Queremos recibir tus aportes y sugerencias a: correomanoinquieta@gmail.com

lunes, 29 de noviembre de 2010

Clasicos del Mundo: Barcelona - Real Madrid

Se odian, se rechazan, se repelen, gozan cuando al otro le va mal....Pero en definitiva ninguno podría existir sin el otro. Por que los clásicos rivales (de ellos hablamos) son los que le ponen la sal (y la pimienta) al mundo del fútbol.

1er. Entrega:
REAL MADRD – BARCELONA

Hoy, el día en que el Barcelona le pego un peludo barbaro al Real Madrid (5-0), inaguramos esta nueva sección, “Clasicos del Mundo”.
Super 17 Momentos de Barcelona - Real Madrid:

1.- El Real Madrid elimina al Barça en semifinales de Champions (2001/02)

........

● **Objetivo**: Vuelve a escribir sin cambios el fragmento sobre el clásico Barcelona - Real Madrid desde "Se odian, se" hasta "mundo del fútbol.". Los registros son material aparte y no tienen nada que ver con el fragmento.

........

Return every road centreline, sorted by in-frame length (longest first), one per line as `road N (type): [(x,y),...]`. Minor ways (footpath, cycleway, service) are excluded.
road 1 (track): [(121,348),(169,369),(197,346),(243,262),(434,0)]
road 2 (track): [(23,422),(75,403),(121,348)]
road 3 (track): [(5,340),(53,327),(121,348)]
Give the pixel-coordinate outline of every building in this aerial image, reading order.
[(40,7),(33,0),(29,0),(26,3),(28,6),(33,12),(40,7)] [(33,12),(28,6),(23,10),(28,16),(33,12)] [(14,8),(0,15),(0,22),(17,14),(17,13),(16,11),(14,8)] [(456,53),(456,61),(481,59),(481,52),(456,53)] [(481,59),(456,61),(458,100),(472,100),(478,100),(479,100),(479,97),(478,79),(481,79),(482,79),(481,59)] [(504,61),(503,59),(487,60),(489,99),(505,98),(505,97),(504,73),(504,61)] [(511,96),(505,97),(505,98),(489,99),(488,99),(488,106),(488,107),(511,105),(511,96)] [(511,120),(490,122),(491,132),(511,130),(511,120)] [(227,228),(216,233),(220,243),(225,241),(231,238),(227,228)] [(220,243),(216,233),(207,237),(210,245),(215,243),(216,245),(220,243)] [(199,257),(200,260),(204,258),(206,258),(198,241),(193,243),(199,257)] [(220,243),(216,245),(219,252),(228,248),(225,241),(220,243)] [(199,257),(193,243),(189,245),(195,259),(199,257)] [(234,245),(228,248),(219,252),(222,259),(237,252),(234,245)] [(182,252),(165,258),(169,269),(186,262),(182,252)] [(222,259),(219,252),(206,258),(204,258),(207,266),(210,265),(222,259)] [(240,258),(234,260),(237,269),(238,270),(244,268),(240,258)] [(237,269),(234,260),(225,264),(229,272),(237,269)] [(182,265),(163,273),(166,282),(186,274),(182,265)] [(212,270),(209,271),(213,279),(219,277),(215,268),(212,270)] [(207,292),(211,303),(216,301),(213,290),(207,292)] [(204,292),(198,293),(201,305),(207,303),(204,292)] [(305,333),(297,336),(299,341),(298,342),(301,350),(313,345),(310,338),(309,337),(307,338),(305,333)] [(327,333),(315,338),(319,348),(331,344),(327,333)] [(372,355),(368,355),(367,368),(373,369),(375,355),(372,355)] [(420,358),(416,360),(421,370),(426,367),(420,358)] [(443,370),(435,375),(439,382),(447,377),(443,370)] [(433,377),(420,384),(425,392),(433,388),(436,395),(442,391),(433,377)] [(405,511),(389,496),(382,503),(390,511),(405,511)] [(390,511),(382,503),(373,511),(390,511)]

........

● **Respuesta**:
Se odian, se rechazan, se repelen, gozan cuando al otro le va mal....Pero en definitiva ninguno podría existir sin el otro. Por que los clásicos rivales (de ellos hablamos) son los que le ponen la sal (y la pimienta) al mundo del fútbol.